Techniques for runtime codepath selections utilizing new ISAs


I’ve programmed a codebase utilizing a templated simd math library allowing to write all algorithms using generic scalar/vector types. Entrypoints then switch on available instructions sets like AVX, SSE etc. at runtime and invokes the most optimal supported codepath, so one single binary supports every platform from old Pentiums to the newest cpus, while the critical code is running optimally.

Of course, the whole codebase had to be compiled with no cpu/arch extensions to ensure the compiler doesn’t insert unsupported instructinos in non-controlled code paths.

On every compiler I’ve used, all is well and fine. My xcode/clang compiler was pretty dated though (the last xcode 5 version). Unfortunately, users compiling and using my open source projects are reporting that nothing compiles anymore.

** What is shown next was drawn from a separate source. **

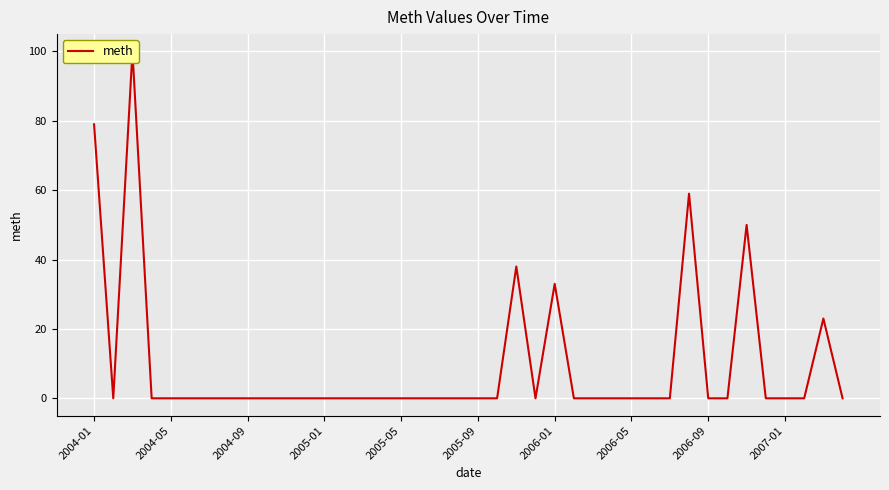

Is this an area chart (filled region under the line)?

No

At some point, this functionality was broken as clang now emits errors like this:

error: always_inline function ‘_mm256_and_ps’ requires target feature ‘avx’, but would be inlined into function ‘vand’ that is compiled without support for ‘avx’
inline v8sf vand(v8sf a, v8sf b) { return _mm256_and_ps(a, b); }

Suffice to say, this completely broke all of my projects. However, I know this is a caveat relying on non-standardized behaviour - and I’m pretty sure there are reasons for avoiding mixing of code with different targets. Still, seeing as this technique is immensively beneficial for performance and legacy support, I’m still extremely interesting in making it work (somehow).

As far as I know, the only current way to make this work, is to compile every source file with different compiler flags. This is, however, very tedious, inflexible and requires manual maintenance on every source file every time something changes as well as completely separating all code requiring vector operations and normal code. Additionally, you know have to specialize all code manually for each ISA instead of relying on template-code generation, creating massive code duplication and maintenance.

The other alternative is to compile separate binaries for each supported platform…

I’m not 100% sure, but I think that the CLang support for ‘attribute((target(…)))’ might help.



The GCC equivalent does allow you to have multiple target specific solutions in the same source. However, I don’t see a mention of ‘target_clones’ for X86 in CLang which is possibly closer to what you need.